Me marcho de Tuy y es como si me marchase de Australia Occidental, esa tierra a la que mis padres estuvieron a punto de emigrar antes de que yo naciera. El barco de mi historia personal eligió otro puerto. Pero creo que ahora te entiendo mejor. La libertad de los hombres no es un regalo, no se consigue solo con oraciones y buenos sentimientos. Hay que arremangarse, hay que cavar la tierra, y defender lo justo contra tu tiempo y la evidencia. Hay que dar lo mejor de uno mismo siempre, incluso a pesar de uno mismo y su escepticismo. Cada semilla es una posibilidad.
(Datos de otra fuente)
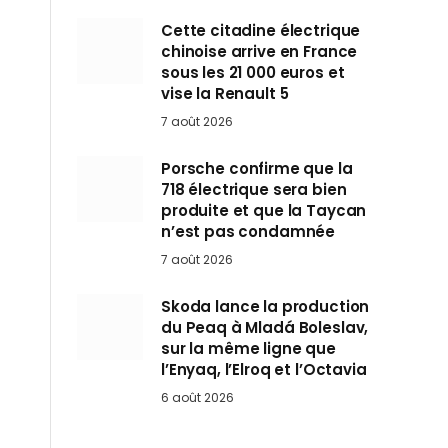
Cette citadine électrique
chinoise arrive en France
sous les 21 000 euros et
vise la Renault 5
7 août 2026
Porsche confirme que la
718 électrique sera bien
produite et que la Taycan
n’est pas condamnée
7 août 2026
Skoda lance la production
du Peaq à Mladá Boleslav,
sur la même ligne que
l’Enyaq, l’Elroq et l’Octavia
6 août 2026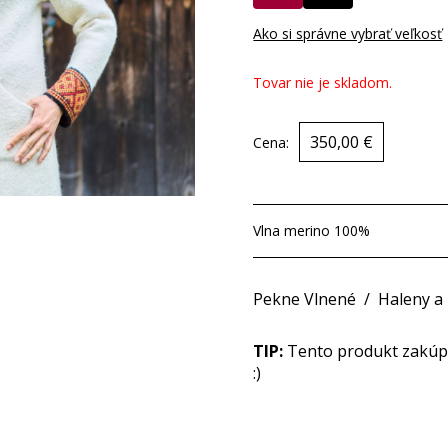
Ako si správne vybrať veľkosť
Tovar nie je skladom.
350,00 €
Cena:
Vlna merino 100%
Pekne Vlnené
/
Haleny a
TIP:
Tento produkt zakúpit
:)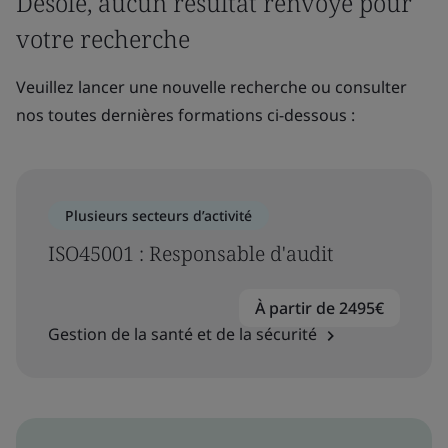
Désolé, aucun résultat renvoyé pour
votre recherche
Veuillez lancer une nouvelle recherche ou consulter
nos toutes dernières formations ci-dessous :
Plusieurs secteurs d’activité
ISO45001 : Responsable d'audit
À partir de 2495€
Gestion de la santé et de la sécurité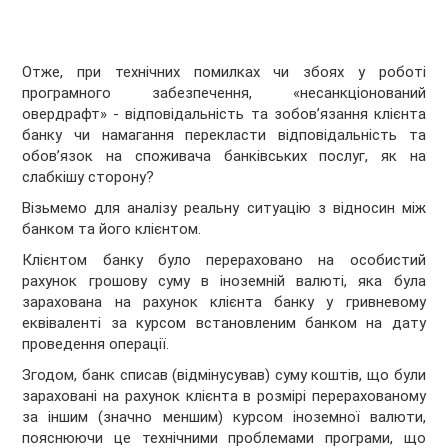
Отже, при технічних помилках чи збоях у роботі
програмного забезпечення, «несанкціонований
овердрафт» - відповідальність та зобов’язання клієнта
банку чи намагання перекласти відповідальність та
обов’язок на споживача банківських послуг, як на
слабкішу сторону?
Візьмемо для аналізу реальну ситуацію з відносин між
банком та його клієнтом.
Клієнтом банку було перераховано на особистий
рахунок грошову суму в іноземній валюті, яка була
зарахована на рахунок клієнта банку у гривневому
еквіваленті за курсом встановленим банком на дату
проведення операції.
Згодом, банк списав (відмінусував) суму коштів, що були
зараховані на рахунок клієнта в розмірі перерахованому
за іншим (значно меншим) курсом іноземної валюти,
пояснюючи це технічними проблемами програми, що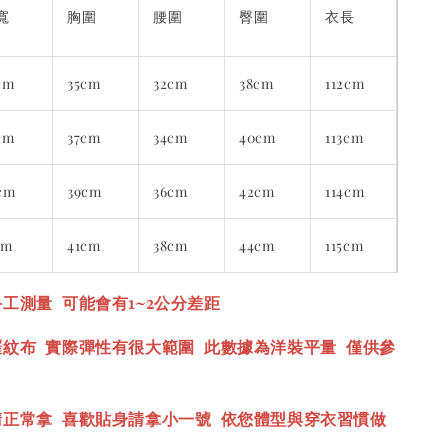
寬
胸圍
腰圍
臀圍
衣長
cm
35cm
32cm
38cm
112cm
cm
37cm
34cm
40cm
113cm
cm
39cm
36cm
42cm
114cm
cm
41cm
38cm
44cm
115cm
工測量 可能會有1~2公分差距
羅紋布 實際彈性有很大範圍 此數據為洋裝平量 僅供參
請正常拿 喜歡貼身請拿小一號
依您體型與穿衣習慣做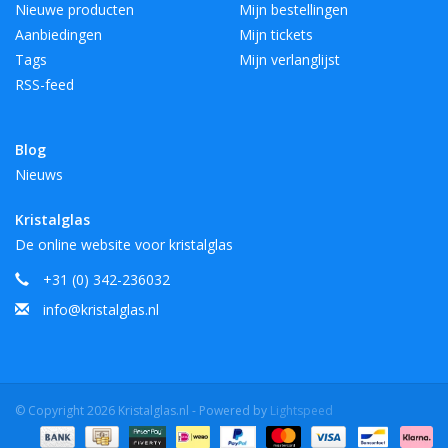
Nieuwe producten
Mijn bestellingen
Aanbiedingen
Mijn tickets
Tags
Mijn verlanglijst
RSS-feed
Blog
Nieuws
Kristalglas
De online website voor kristalglas
+31 (0) 342-236032
info@kristalglas.nl
© Copyright 2026 Kristalglas.nl - Powered by
Lightspeed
Algún día visitaré tu sueño. Dejaré las playas de Byron Bay, los festivales literarios, los encuentros profesionales. Quiero sentarme cerca del Índico, quiero escuchar el didgeridoo y una partitura que nazca de tu piano, de tus utopías de hombre moderno fuera de tu tiempo. Tal vez aprenda a ver que las cosas están cambiando en esta tierra
lejana que hiciste tuya. Porque los hombres como tú no tienen principio ni fin. Están ahora y siempre en el espíritu del alma humana.
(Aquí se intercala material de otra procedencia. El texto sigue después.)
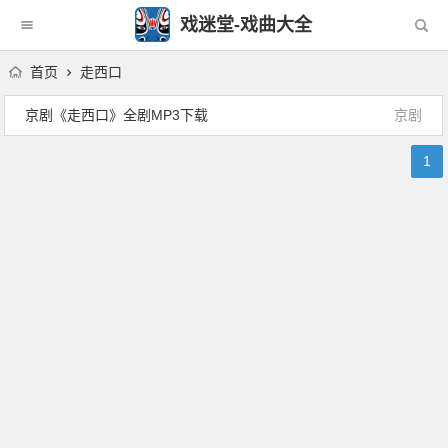
戏迷堂-戏曲大全
首页
走西口
京剧《走西口》全剧MP3下载
京剧
1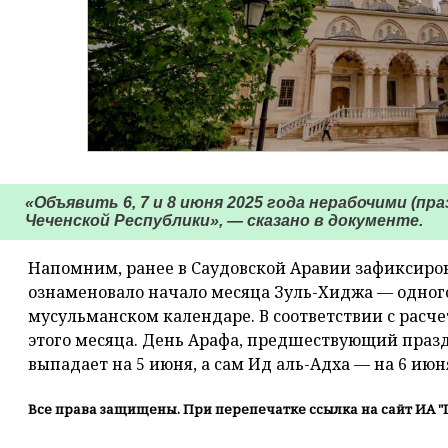
«Объявить 6, 7 и 8 июня 2025 года нерабочими (п
Чеченской Республики», — сказано в документе.
Напомним, ранее в Саудовской Аравии зафиксиро
ознаменовало начало месяца Зуль-Хиджа — одног
мусульманском календаре. В соответствии с расче
этого месяца. День Арафа, предшествующий пра
выпадает на 5 июня, а сам Ид аль-Адха — на 6 июн
Все права защищены. При перепечатке ссылка на сайт ИА "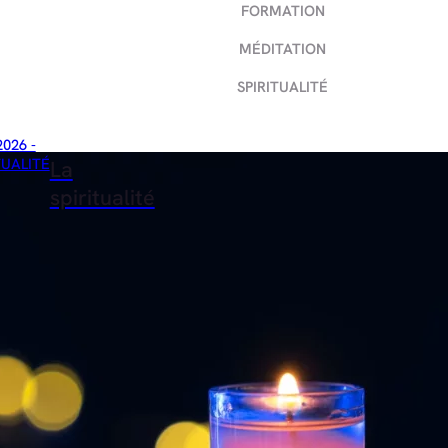
FORMATION
MÉDITATION
SPIRITUALITÉ
2026 -
TUALITÉ
La
spiritualité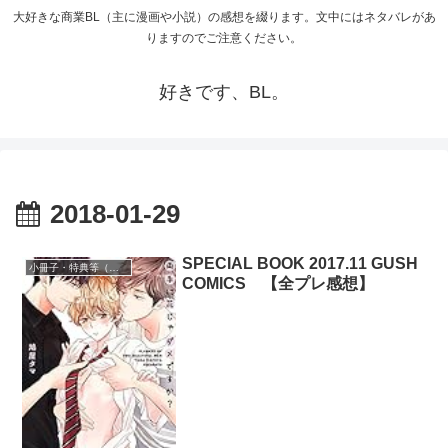
大好きな商業BL（主に漫画や小説）の感想を綴ります。文中にはネタバレがあ
りますのでご注意ください。
好きです、BL。
2018-01-29
SPECIAL BOOK 2017.11 GUSH
小冊子・特典等（著者多数のもの）
COMICS 【全プレ感想】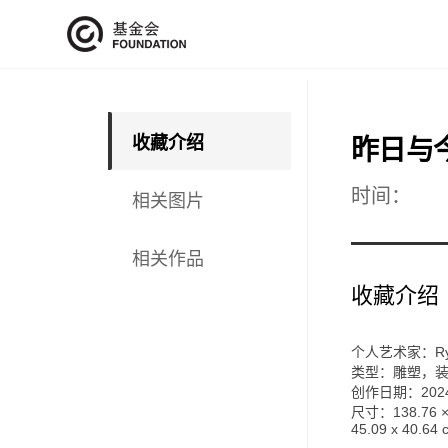
收藏介绍
昨日与
时间：
相关图片
相关作品
收藏介绍
个人艺术家：Ryan
类型：雕塑，
创作日期：202
尺寸：
138.76 ×
45.09 x 40.64 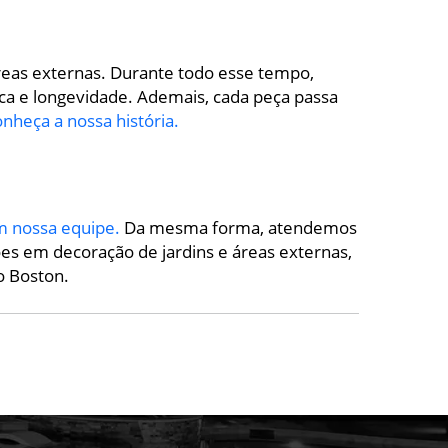
reas externas. Durante todo esse tempo,
ca e longevidade. Ademais, cada peça passa
nheça a nossa história.
m nossa equipe.
Da mesma forma, atendemos
ões em decoração de jardins e áreas externas,
o Boston.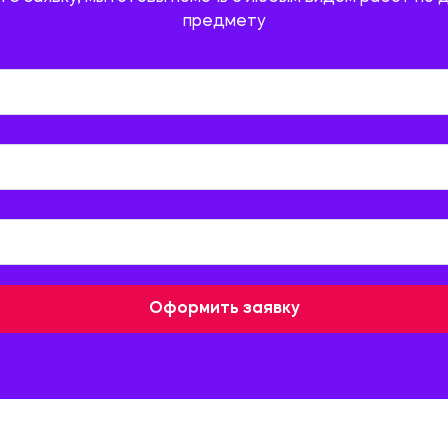
предмету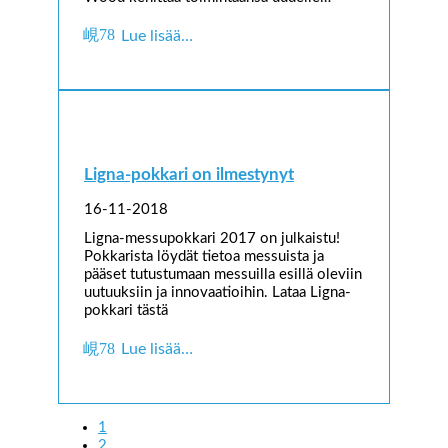
Lue lisää…
Ligna-pokkari on ilmestynyt
16-11-2018
Ligna-messupokkari 2017 on julkaistu!
Pokkarista löydät tietoa messuista ja
pääset tutustumaan messuilla esillä oleviin
uutuuksiin ja innovaatioihin. Lataa Ligna-
pokkari tästä
Lue lisää…
1
2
Ya casi hacia el final, te imagino a tus 86 años, en ese monasterio de Roma, escribiendo hasta el final tus memorias para seguir viviendo de algún modo en Australia, con los tuyos, los que siempre sentiste más cercanos. Te veo mirando por la ventana de tu pequeña celda y me acuerdo de una puesta de sol en Bendigo. Llovía y la lluvia me hizo sentir lejos, muy lejos de casa.
Quiero creer que fuiste feliz cuando ya no eras cuerpo y tus restos regresaron en calma a Nueva Nursia. Como esos árboles que se mecen en Tuy, hijos también robados, mestizos que cuando sopla el viento mecen sus copas como si quisieran volver a casa, al otro lado del océano y de la Historia.